If a line in the data below holds the word "password", copy it.

_ _ _ _

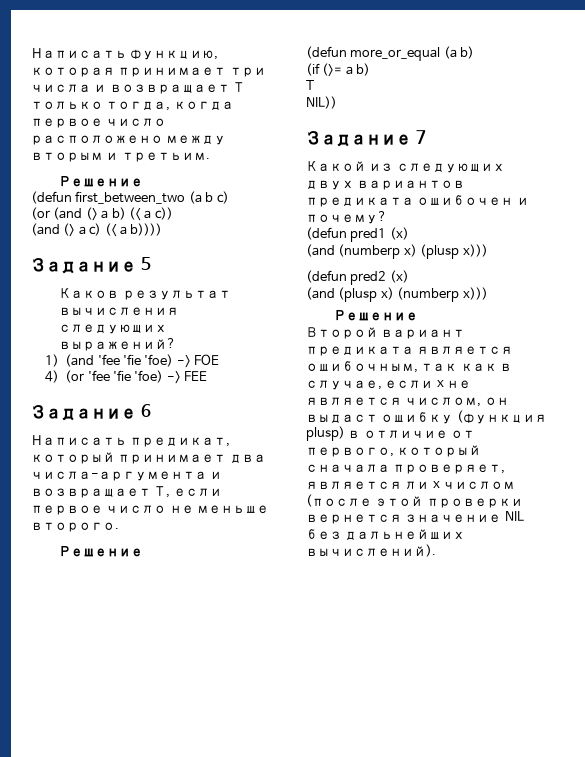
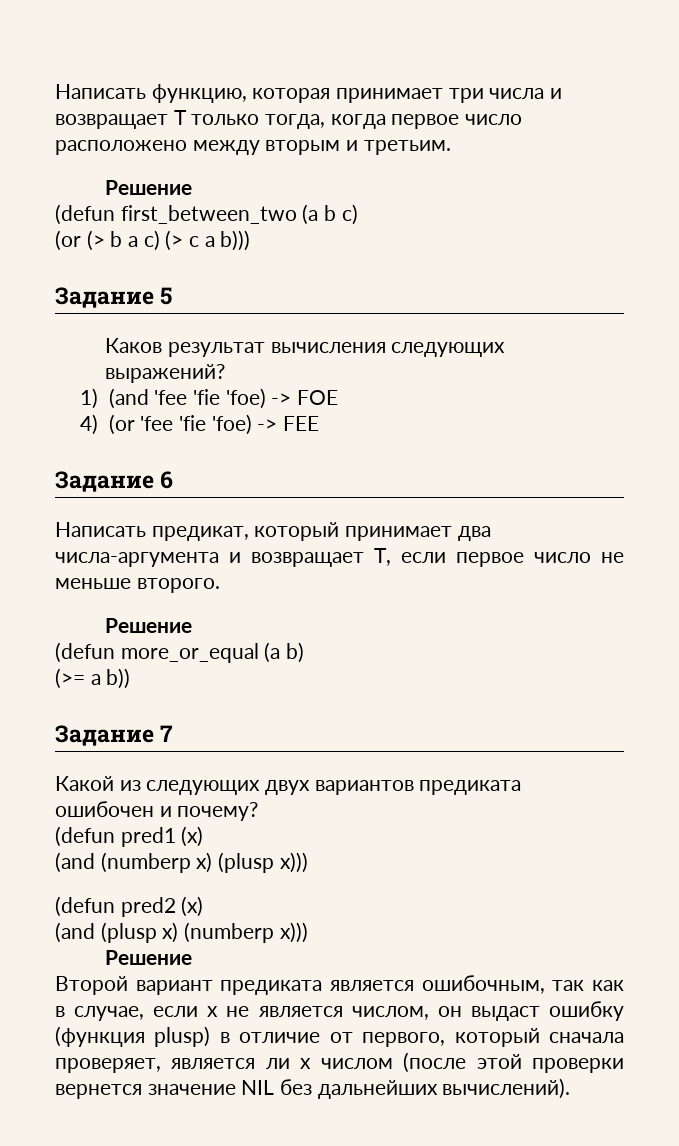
[53,207,173,221] [31,223,163,237] (and (> a b) (< a c)) // (and (> a c) (< a b)))) -> [86,230,251,251] (> b a c) (> c a b)))
[306,63,320,76] (if -> (305, 652) none
[356,63,371,76] [306,80,314,90] [306,96,337,109] b) // T // NIL)) -> [106,668,131,689] b))

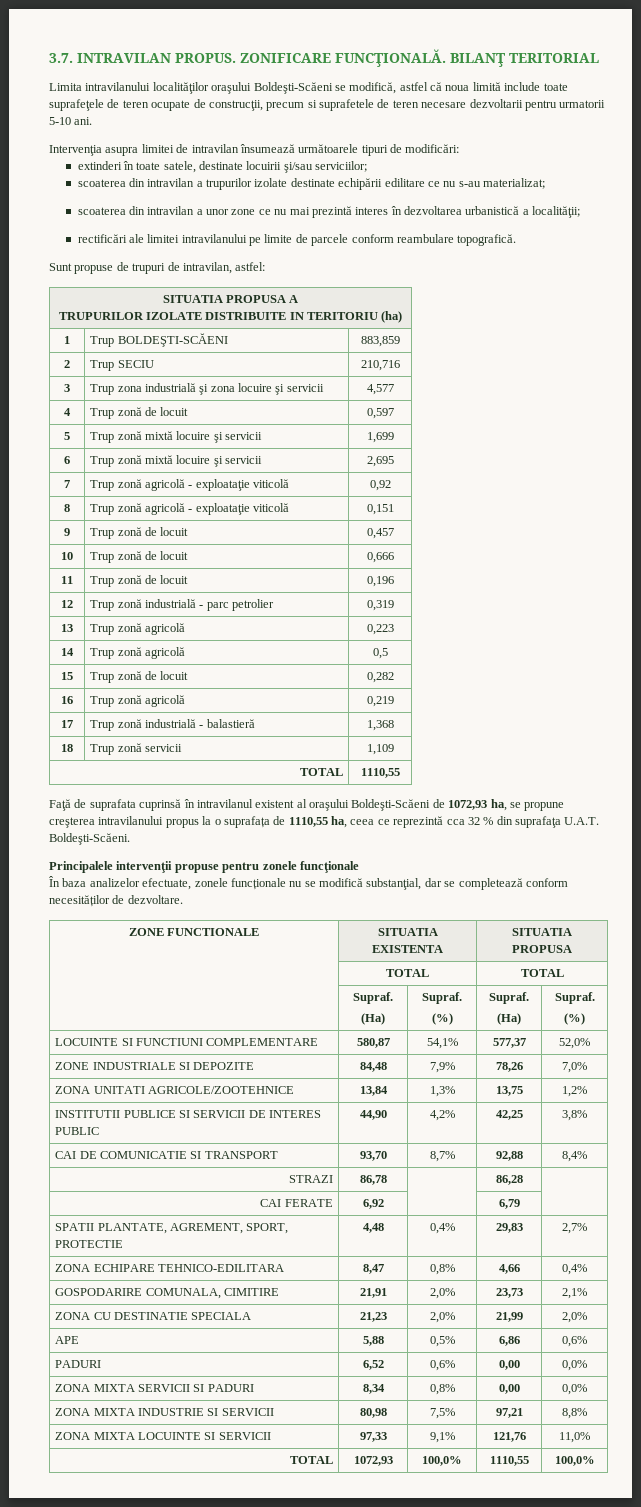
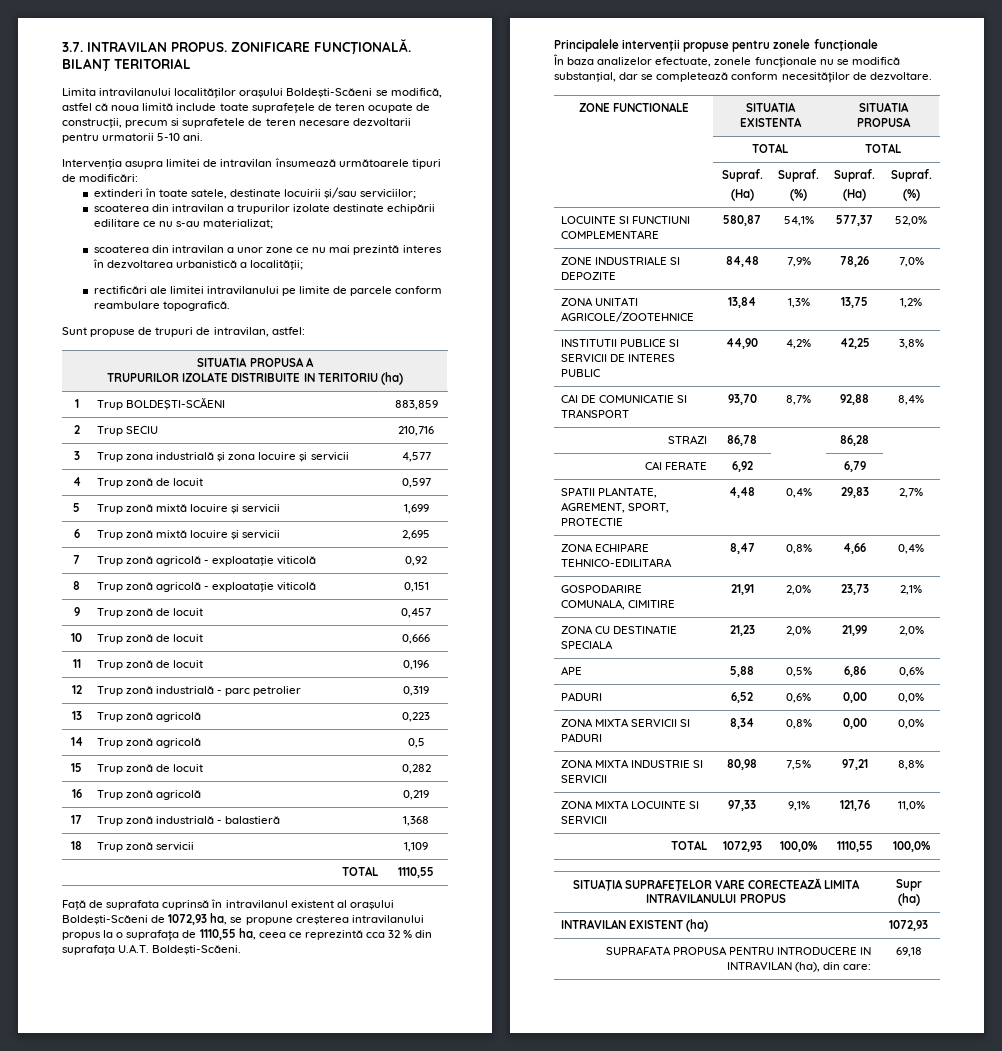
(595, 1461) none -> [572,878,861,891] [646,893,786,903] [895,879,922,891] [897,893,920,906] [560,919,709,932] [889,920,928,931] [605,946,872,955] [726,961,872,972] [895,947,922,957] // SITUAŢIA SUPRAFEŢELOR VARE CORECTEAZĂ LIMITA INTRAVILANULUI PROPUS | Supr (ha) // INTRAVILAN EXISTENT (ha) | 1072,93 // SUPRAFATA PROPUSA PENTRU INTRODUCERE IN INTRAVILAN (ha), din care: | 69,18

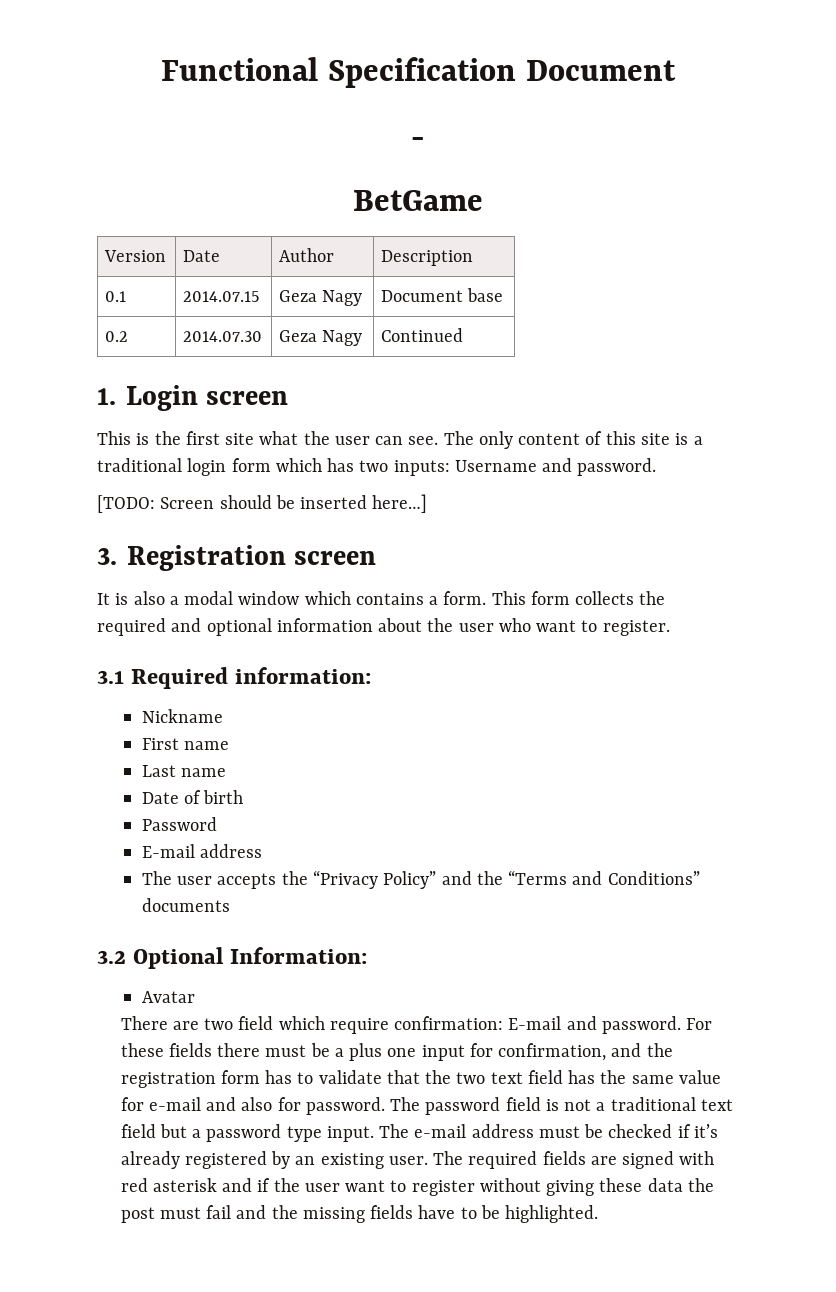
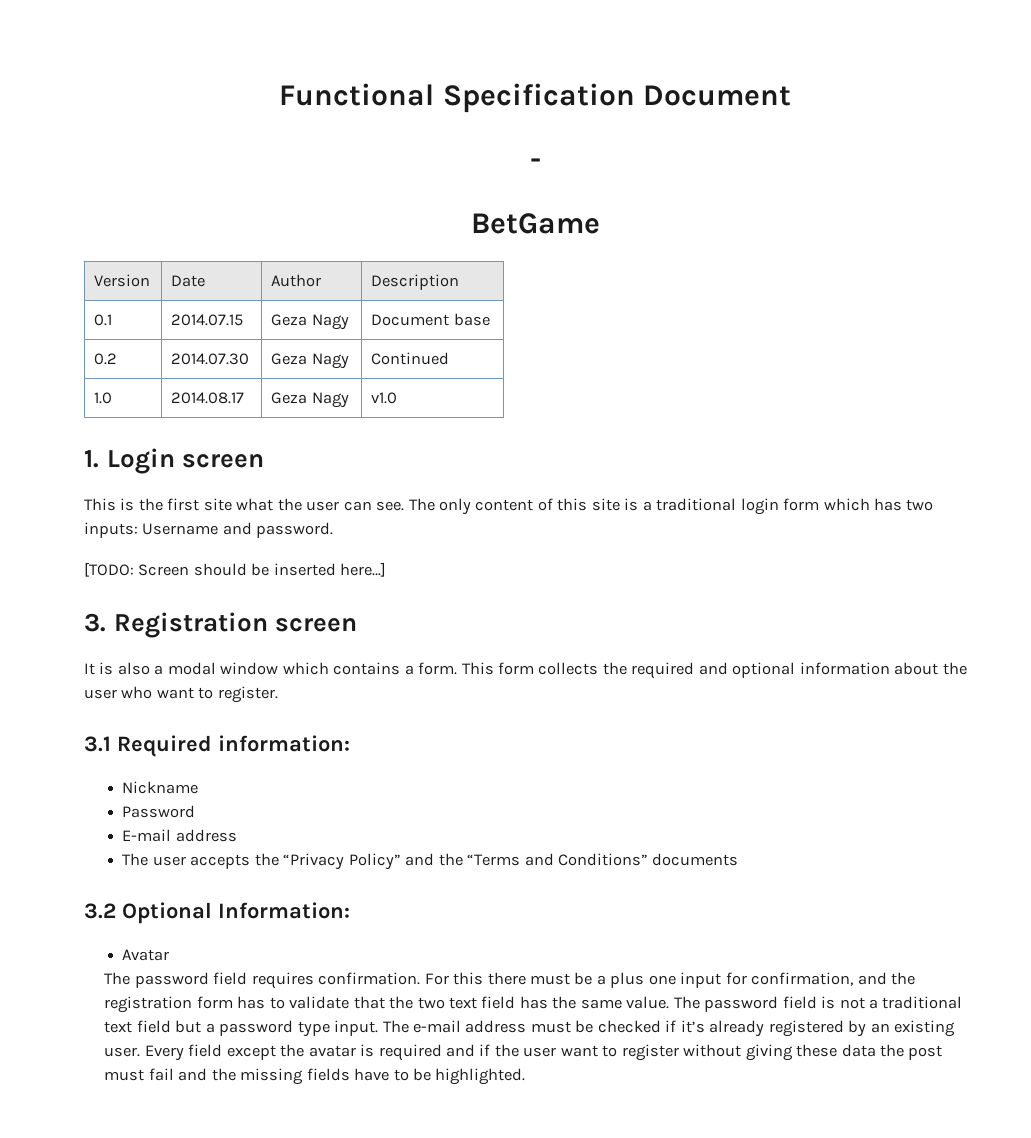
(464, 335) none -> [94,392,113,404] [171,392,245,404] [271,392,349,408] [371,392,398,404] // 1.0 | 2014.08.17 | Geza Nagy | v1.0
[141,738,230,750] [141,765,227,777] [141,790,244,804] // First name // Last name // Date of birth -> (199, 787) none
[120,1016,713,1034] [120,1043,212,1057] There are two field which require confirmation: E-mail and password. For these fields -> [104,972,484,989] The password field requires confirmation. For this
[678,1070,721,1084] [120,1097,385,1115] value for e-mail and also for password. -> [626,996,670,1009] value.
[433,1151,715,1169] [120,1178,217,1192] The required fields are signed with red asterisk -> [144,1044,442,1061] Every field except the avatar is required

_ _ _ _

Task answer:
[120,1016,713,1034] [120,1043,212,1057] There are two field which require confirmation: E-mail and password. For these fields -> [104,972,484,989] The password field requires confirmation. For this
[678,1070,721,1084] [120,1097,385,1115] value for e-mail and also for password. -> [626,996,670,1009] value.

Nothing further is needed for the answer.